• Aim: Pick up the chainsaw forum thread right after Twig Man's last post and continue it.

• Document:
※

With the current x-torq versions, both have the same basic 70.7cc engine (50mm), but the 365 has sort of a restrictor plate built in, that can be removed if you know what to do (I don't).

Apart from that, there are too little info here, to know what he really needs. :dunno:


----------



## Kevin

Hey guys I asked SawTroll to join and be our resident chainsaw guru so take advantage of it. I've been reading him for years over on arboristsite.com so if you have any questions now's the time to ask.

Thanks for coming onboard Troll - I'm sure John will be along to give you more information later. I have some questions too about my 395 and PS5100S but I'll start a new thread.


----------



## SawTroll

Kevin said:


> Hey guys I asked SawTroll to join and be our resident chainsaw guru so take advantage of it. I've been reading him for years over on arboristsite.com so if you have any questions now's the time to ask.
> 
> Thanks for coming onboard Troll - I'm sure John will be along to give you more information later. I have some questions too about my 395 and PS5100S but I'll start a new thread.





Well, I won't try to play any sort of guru, as I am not - but I plan to visit now and then, and see if there are something to post about.


----------



## Kevin

Yeah just being a little cheeky. We'll appreciate your input when you can.


----------



## Twig Man

Welcome Saw Troll! I would like a saw for cutting trees or limbs no more than 30 inches in diameter. I make turkey calls and toys and would like to take advantage of good lumber I see sitting on the side of the road being sent to the dump. I would be cutting 2 to 3 foot section and then cutting against the grain to semi square it up for my band saw. I will be using the saw weekly and will be cutting mainly hardwoods and maybe the occasionsal pine. If I need to give more information tell me what would be helpful to you. I just wanted to be informed and buy a good saw that would last for a while and do a good job. Thanks for joining and for your input!

※

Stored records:
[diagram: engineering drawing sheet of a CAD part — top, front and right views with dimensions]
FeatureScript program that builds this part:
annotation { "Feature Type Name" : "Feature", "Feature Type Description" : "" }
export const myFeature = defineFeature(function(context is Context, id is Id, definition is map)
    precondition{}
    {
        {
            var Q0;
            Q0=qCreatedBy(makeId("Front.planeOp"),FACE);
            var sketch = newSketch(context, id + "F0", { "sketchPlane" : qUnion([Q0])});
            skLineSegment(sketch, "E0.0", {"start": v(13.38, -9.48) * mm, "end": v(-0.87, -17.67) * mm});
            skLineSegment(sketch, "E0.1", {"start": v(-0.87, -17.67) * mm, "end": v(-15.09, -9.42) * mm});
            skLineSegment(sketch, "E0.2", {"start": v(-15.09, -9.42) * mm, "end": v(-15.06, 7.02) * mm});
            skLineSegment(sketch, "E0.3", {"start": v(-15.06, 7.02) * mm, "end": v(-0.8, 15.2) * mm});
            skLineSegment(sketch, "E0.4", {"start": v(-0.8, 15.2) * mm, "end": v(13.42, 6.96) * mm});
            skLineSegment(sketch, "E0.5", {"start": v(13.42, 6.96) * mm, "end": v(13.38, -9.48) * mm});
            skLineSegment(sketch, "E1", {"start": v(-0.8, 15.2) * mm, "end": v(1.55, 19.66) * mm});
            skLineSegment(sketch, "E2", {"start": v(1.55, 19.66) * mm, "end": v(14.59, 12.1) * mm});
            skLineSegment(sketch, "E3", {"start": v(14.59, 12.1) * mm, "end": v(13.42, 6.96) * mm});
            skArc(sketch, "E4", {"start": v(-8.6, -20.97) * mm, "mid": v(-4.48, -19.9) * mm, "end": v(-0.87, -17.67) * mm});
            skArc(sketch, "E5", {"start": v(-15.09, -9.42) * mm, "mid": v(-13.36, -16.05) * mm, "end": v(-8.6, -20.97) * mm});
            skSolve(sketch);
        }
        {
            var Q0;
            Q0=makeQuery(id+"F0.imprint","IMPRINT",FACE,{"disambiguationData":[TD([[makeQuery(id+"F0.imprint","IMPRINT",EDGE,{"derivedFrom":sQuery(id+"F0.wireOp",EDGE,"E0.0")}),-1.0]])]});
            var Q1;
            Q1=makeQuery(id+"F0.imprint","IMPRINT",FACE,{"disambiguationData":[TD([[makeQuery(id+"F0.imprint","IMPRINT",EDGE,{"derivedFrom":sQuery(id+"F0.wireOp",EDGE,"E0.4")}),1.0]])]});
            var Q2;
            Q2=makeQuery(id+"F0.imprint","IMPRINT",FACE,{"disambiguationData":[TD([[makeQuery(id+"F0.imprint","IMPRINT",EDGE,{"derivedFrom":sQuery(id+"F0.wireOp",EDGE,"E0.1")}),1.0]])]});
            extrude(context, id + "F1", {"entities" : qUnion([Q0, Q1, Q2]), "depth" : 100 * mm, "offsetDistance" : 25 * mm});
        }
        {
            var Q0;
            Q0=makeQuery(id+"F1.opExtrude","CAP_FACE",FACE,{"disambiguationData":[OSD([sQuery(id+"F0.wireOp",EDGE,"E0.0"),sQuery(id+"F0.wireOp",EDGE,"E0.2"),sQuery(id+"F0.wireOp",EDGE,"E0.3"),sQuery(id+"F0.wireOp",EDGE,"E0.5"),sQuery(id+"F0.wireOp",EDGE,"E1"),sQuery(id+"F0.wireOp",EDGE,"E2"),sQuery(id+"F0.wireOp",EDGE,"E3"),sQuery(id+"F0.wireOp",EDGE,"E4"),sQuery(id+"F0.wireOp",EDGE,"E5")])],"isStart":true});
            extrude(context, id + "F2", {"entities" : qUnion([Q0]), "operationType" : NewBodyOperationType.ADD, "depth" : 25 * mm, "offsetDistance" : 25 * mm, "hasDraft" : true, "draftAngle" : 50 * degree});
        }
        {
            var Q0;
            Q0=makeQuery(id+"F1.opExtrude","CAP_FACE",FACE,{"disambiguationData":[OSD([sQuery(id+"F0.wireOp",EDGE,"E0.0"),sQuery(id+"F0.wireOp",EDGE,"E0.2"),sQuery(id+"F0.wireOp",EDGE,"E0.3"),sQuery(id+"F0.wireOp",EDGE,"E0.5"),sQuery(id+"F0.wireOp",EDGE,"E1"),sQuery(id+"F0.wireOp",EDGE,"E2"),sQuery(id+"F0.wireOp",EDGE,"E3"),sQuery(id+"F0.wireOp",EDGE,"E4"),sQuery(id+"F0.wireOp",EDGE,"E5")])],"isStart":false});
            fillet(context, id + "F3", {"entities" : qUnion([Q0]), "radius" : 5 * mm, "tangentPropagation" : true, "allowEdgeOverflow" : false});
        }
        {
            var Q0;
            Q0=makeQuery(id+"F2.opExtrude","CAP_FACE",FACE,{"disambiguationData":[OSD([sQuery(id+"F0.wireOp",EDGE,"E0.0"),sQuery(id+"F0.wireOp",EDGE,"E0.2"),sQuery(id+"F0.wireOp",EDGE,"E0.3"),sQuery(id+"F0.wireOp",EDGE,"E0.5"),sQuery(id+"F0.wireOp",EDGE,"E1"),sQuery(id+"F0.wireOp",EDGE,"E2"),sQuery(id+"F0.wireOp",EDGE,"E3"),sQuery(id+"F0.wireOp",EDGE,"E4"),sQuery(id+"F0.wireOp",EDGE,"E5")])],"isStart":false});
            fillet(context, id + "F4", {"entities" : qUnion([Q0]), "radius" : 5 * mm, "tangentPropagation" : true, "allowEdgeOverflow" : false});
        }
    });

※

• The result:
----------



## SawTroll

SonshineCalls said:


> Welcome Saw Troll! I would like a saw for cutting trees or limbs no more than 30 inches in diameter. I make turkey calls and toys and would like to take advantage of good lumber I see sitting on the side of the road being sent to the dump. I would be cutting 2 to 3 foot section and then cutting against the grain to semi square it up for my band saw. I will be using the saw weekly and will be cutting mainly hardwoods and maybe the occasionsal pine. If I need to give more information tell me what would be helpful to you. I just wanted to be informed and buy a good saw that would last for a while and do a good job. Thanks for joining and for your input!



OK, that sounds like you would be best off with a professional saw of at least 70cc, and a 24" bar or so. Be aware that cutting against the grain (from the end) is very taxing on the saw, and demands a special ripping chain. It also is very time consuming, even with a large saw. Squaring off from the side ("noodling") is much easier on the saw, and is best done with a regular chisel chain.

All current (or reasonably new) 70cc+ saws from Husky, Jonsered, Stihl or Dolmar are fine, with an assortment of +/- compared to each other. Personal preferences often is decisive regarding model and brand.

Do you have any particular models in mind?


----------



## Kevin

If you can't find a new saw John check with Bailey's online and also Norwalk. I bought my first 395XP from Norwalk and they were running a great deal at that time I got it delievered for under $800 with 28" bar!

I found a great deal a Makita DCS 6401 (64cc) but Bailey's has a 79cc upgrade kit which they will install and send ready to rip for $719 with 20" bar. That is a LOT of saw for the money. The upgrade voids the warranty so you might just got with the 64cc for $599. Can't wait to hear what Niko has to say about that deal. It's past midnight in Norway now though so probably have to wait until tomorrow. 

Bailey's also has:

Efco MT 7200 w/24" bar & chain $739

Efco Model 165 (63.4cc) with 20 or 24" b&c $559

They also carry the newer Husky 372XT and 576XP but they are $860 & $930 respectively. 

They do carry the Echo line and the model CS 680 is a 67cc saw for $630 - they are currently out of stock. 

Also, Norwalk is running a special free shipping on all Huskys including b&c plus an extra chain but ends midnight tonight. 

If a new one is outside your budget there's plenty used everything to be had in this economy.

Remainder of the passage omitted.